Onde é que tu estavas no tempo de José Sócrates?

Não percebo como é que as mesmas pessoas que hoje têm tantas certezas sobre o futuro do Brasil tinham tão poucas certezas sobre o Portugal de 2009.

À boleia de Herman José, Baptista-Bastos ficou famoso pela pergunta “ouve lá, onde é que tu estavas no 25 de Abril?”. A bem da salubridade do regime e da decência política, há uma outra pergunta que urge ser transformada em pregão popular: “Ouve lá, onde é que tu estavas no tempo de José Sócrates?” Graças às eleições brasileiras e à quantidade espectacular de portugueses que se assumiram como defensores apaixonados da democracia, acusando todas as pessoas que se recusaram a escolher entre Haddad e Bolsonaro de cúmplices do fascismo, dei por mim a perguntar aos meus botões onde é que estava esta gente tão fogosa, clarividente e ciosa das instituições entre 2005 e 2011, quando um primeiro-ministro se dedicava todos os dias a dinamitar os alicerces do regime democrático português.

Eu até fui daqueles que confrontado com a hipótese académica de escolher entre Haddad e Bolsonaro admitiu votar Haddad, mas não me passaria pela cabeça passar atestados de menoridade democrática a quem se recusou a optar entre o delfim de Lula da Silva e um confesso admirador da ditadura brasileira.

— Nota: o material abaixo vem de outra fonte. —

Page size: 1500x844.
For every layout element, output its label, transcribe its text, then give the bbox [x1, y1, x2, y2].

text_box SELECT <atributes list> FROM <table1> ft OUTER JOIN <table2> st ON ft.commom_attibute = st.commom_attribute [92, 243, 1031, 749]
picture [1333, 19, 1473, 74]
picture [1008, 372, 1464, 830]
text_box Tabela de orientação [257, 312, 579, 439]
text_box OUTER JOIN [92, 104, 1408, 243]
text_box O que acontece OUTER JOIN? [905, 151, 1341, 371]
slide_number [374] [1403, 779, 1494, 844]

A opção estava muito longe de ser evidente, mas sendo ela tão evidente para tantos portugueses, eu não percebo como é que as mesmas pessoas que hoje têm tantas certezas sobre o futuro do Brasil tinham tão poucas certezas sobre o Portugal de 2009, quando José Sócrates tinha acabado de exterminar o espaço noticioso mais influente do país, estava a tentar comprar o canal de televisão mais visto de Portugal, tinha sob o seu controlo a CGD e o BCP (do BES ainda não se sabia a missa a metade), fazia o que queria na PT, era acusado de corrupção no caso Freeport, tinha atrás de si um rasto infindável de suspeitas nunca justificadas, perseguia professores por causa de anedotas, processava jornalistas por dá cá aquela palha, tinha os serviços secretos na mão, namorava Hugo Chávez e Khadafi, espalhava insultos e grosserias através de blogues amigos e ministros desbocados (hoje grandes referências institucionais da nação), manipulava informações via Câmara Corporativa, controlava a ERC de forma obscena, colocava o arquivador-mor na Procuradoria-Geral da República, e por aí fora.

Espantosamente, os escanções da democracia daquela altura degustavam tudo isto e não lhes sabia a azedo. Ataques ao Estado de Direito em Portugal? Violência sobre as instituições? Tentativa de controlo dos meios de comunicação social? No pasa nada! David Dinis escreveu no jornal online Eco um texto onde criticava as colunas de opinião do Observador, não por apoiarem directamente Bolsonaro (não apoiaram), mas por o “justificarem” e o “normalizarem”. Só que eu sei onde estavam José Manuel Fernandes e Rui Ramos no tempo de Sócrates – estavam do lado justo da barricada, a defender a democracia portuguesa. No PÚBLICO, Francisco Assis acusava ontem a direita nacional de se deixar “encantar pelos cantos de sereia” do extremismo. Mas eu sei onde estava Assis no tempo de Sócrates – estava a defendê-lo no Parlamento, como líder da bancada do PS.

Digam cobras e lagartos de Bolsonaro, que eu junto-me já ao coro. Mas todos aqueles que em 2009 colocaram uma cruzinha no PS, tenham, ao menos, algum pudor em atirar-se aos que agora decidiram não escolher entre Bolsonaro e o PT. Preocuparmo-nos apenas com a qualidade dos regimes políticos abaixo do Equador não é ser democrata – é ser turista da democracia. Um campo em que a esquerda portuguesa mais parece a Agência Abreu.